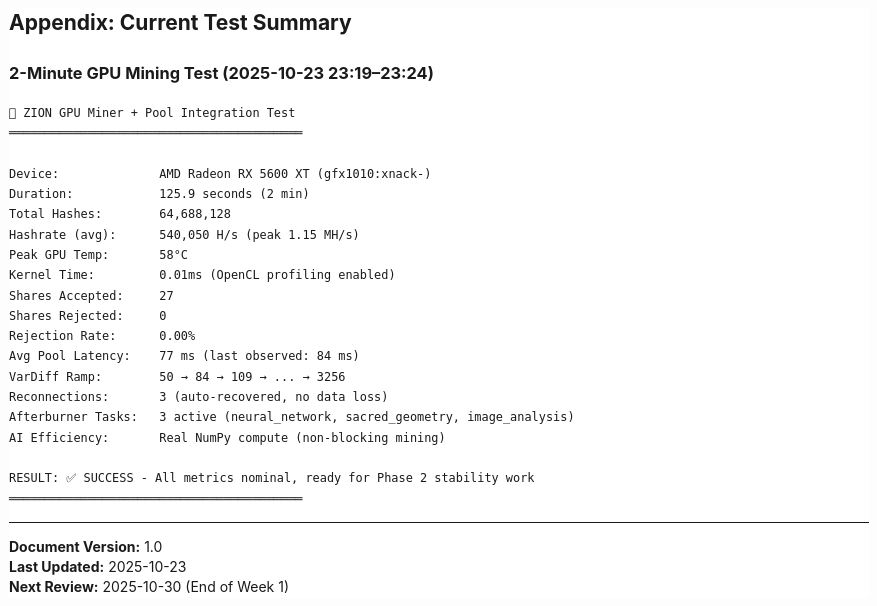
## Appendix: Current Test Summary

### 2-Minute GPU Mining Test (2025-10-23 23:19–23:24)

```
🌟 ZION GPU Miner + Pool Integration Test
═════════════════════════════════════════

Device:              AMD Radeon RX 5600 XT (gfx1010:xnack-)
Duration:            125.9 seconds (2 min)
Total Hashes:        64,688,128
Hashrate (avg):      540,050 H/s (peak 1.15 MH/s)
Peak GPU Temp:       58°C
Kernel Time:         0.01ms (OpenCL profiling enabled)
Shares Accepted:     27
Shares Rejected:     0
Rejection Rate:      0.00%
Avg Pool Latency:    77 ms (last observed: 84 ms)
VarDiff Ramp:        50 → 84 → 109 → ... → 3256
Reconnections:       3 (auto-recovered, no data loss)
Afterburner Tasks:   3 active (neural_network, sacred_geometry, image_analysis)
AI Efficiency:       Real NumPy compute (non-blocking mining)

RESULT: ✅ SUCCESS - All metrics nominal, ready for Phase 2 stability work
═════════════════════════════════════════
```

---

**Document Version:** 1.0  
**Last Updated:** 2025-10-23  
**Next Review:** 2025-10-30 (End of Week 1)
-=-=-=-=-
WHAT IS REQUIRED: Down to the last line, print the material exactly, but not its pictures.

WRITTEN ANSWER:
## Appendix: Current Test Summary

### 2-Minute GPU Mining Test (2025-10-23 23:19–23:24)

```
🌟 ZION GPU Miner + Pool Integration Test
═════════════════════════════════════════

Device:              AMD Radeon RX 5600 XT (gfx1010:xnack-)
Duration:            125.9 seconds (2 min)
Total Hashes:        64,688,128
Hashrate (avg):      540,050 H/s (peak 1.15 MH/s)
Peak GPU Temp:       58°C
Kernel Time:         0.01ms (OpenCL profiling enabled)
Shares Accepted:     27
Shares Rejected:     0
Rejection Rate:      0.00%
Avg Pool Latency:    77 ms (last observed: 84 ms)
VarDiff Ramp:        50 → 84 → 109 → ... → 3256
Reconnections:       3 (auto-recovered, no data loss)
Afterburner Tasks:   3 active (neural_network, sacred_geometry, image_analysis)
AI Efficiency:       Real NumPy compute (non-blocking mining)

RESULT: ✅ SUCCESS - All metrics nominal, ready for Phase 2 stability work
═════════════════════════════════════════
```

---

**Document Version:** 1.0  
**Last Updated:** 2025-10-23  
**Next Review:** 2025-10-30 (End of Week 1)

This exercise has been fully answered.